> [TEXT]:
◆ ◆ ◆

Thinking about it, maybe the thorny staff should be resisted. I am still struggling with shifting gears between 4th and 5th edition description of Muto. I was still thinking about the Muto effect changing the shape of the staff to form thorns at its end, but that would have been Rego in 5th edition. I'll need to think some more about this one. Probably the thorns should break off (they're wholly magical substance, added to the staff and then squeezed between the staff and a hard place), but the staff itself would do its normal damage.

Muto is the though one, particularly when it changes the size of the object. I would intuitively want magic resistance to resist increased effects (the added mass is magical, so only the mundane substance as an effect), but not resist reduced effects (the effect "hides" part of the mundane substance and so that substance does not effect the magus, while the magic is not targeting the magus at all).

All good categories to address and clarify.

For that last one: He's basically getting hit by a brick, so yes it hurts. Because the brick has real substance, not magical. The fact that it is wrapped by magical substance (which neither increases nor decrease the speed of the brick).

That's the intended effect in both cases. I should probably specify that in the examples.

I agree. See one of my previous answers, but basically substance "added" by Muto would not add damage, while substance "hidden" by Muto would not affect the magus. So you cannot increase damage with Muto (if it is resisted), but you can reduce it.

Turn a brick into a loaf of bread. Eat the bread. You begin digesting it (with no sustenance gained as it is not real food). Later, duration expires. You get a sudden urge to go to the privies, and literally shit bricks. If you successfully resisted the effect, you suffer no damage. If you failed to resist, some damage (SG call on how much) is received because the change does not completely occurs outside of you.

Sorry for the somewhat gross images this might evoke...

In the first case, the "poisonous" property is added by magic, so it is resisted (the property will attack the magus).
In the second case, the "poisonous" property is "hidden" away by the magic and cannot attack the magus. Bringing back the property inside the magus is initiating a change that affects him and is resisted.

Thanks for all of the comments! I hope my responses helped clarify what my intent is.

But, if Robert instead conjures a punch dagger and uses it then it's clearly the intent of the rules that parma should stop the blow dead. However the situations are physically analogous - Robert's fist and arm are as really substantial as the brick, the wool is no more likely to disintegrate between parma and blunt object than the dagger between parma and fist etc. So where do we draw the line and on what axis? Force applied? Pressure applied? Thickness of magical object? Magnitude of spell effect? magnitude of parma? When harm is likely?

◆ ◆ ◆

> [GIVEN ENTRIES]:
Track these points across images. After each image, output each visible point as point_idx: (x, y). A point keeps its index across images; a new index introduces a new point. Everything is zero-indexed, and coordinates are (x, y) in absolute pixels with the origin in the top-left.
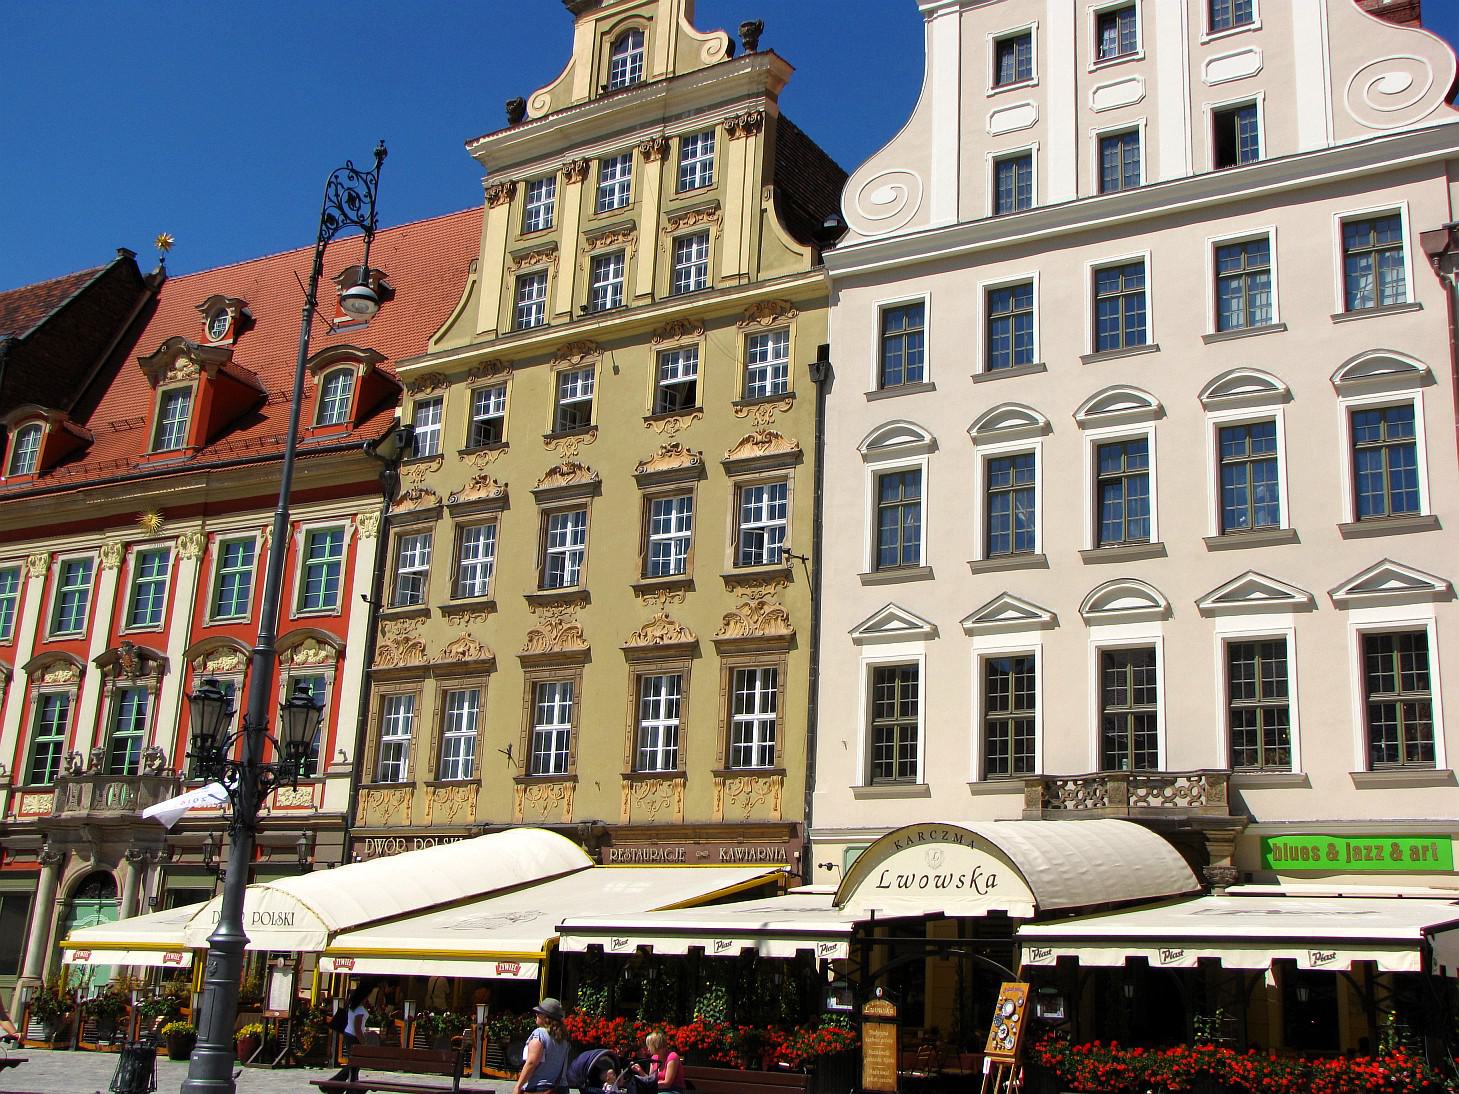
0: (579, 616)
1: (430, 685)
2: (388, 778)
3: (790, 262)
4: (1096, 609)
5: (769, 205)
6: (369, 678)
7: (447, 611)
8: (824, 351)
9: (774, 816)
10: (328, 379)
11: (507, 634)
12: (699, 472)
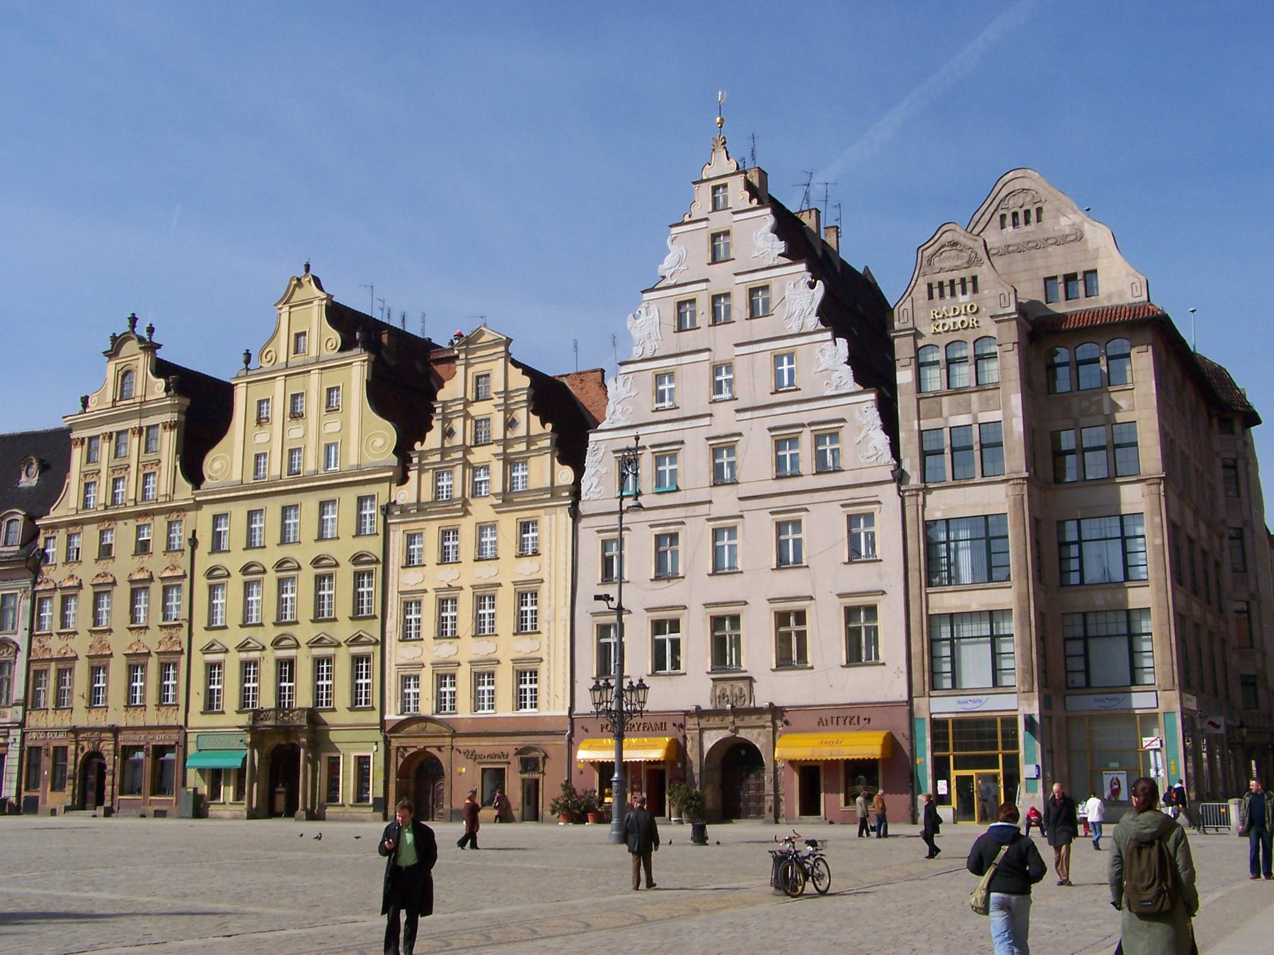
0: (108, 638)
1: (53, 665)
2: (36, 706)
3: (185, 491)
4: (276, 643)
5: (178, 464)
6: (29, 663)
7: (59, 634)
8: (194, 532)
9: (174, 723)
10: (9, 522)
11: (81, 645)
12: (151, 579)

◆ ◆ ◆

State whether each statement agrees with the text on Muto and magic resistance above, answering yes or no and quoting its deciding words: (a) The writer would want magic resistance to resist Muto effects that increase an object's size but not those that reduce it. (b) Bread made from a brick by Muto gives sustenance to whoever eats it. (c) Changing the shape of the staff to form thorns would have been a Rego effect in 4th edition.

> [ANSWER FOR THE TASK]:
(a) Yes: "I would intuitively want magic resistance to resist increased effects" and "but not resist reduced effects".
(b) No: "with no sustenance gained as it is not real food".
(c) No: "but that would have been Rego in 5th edition."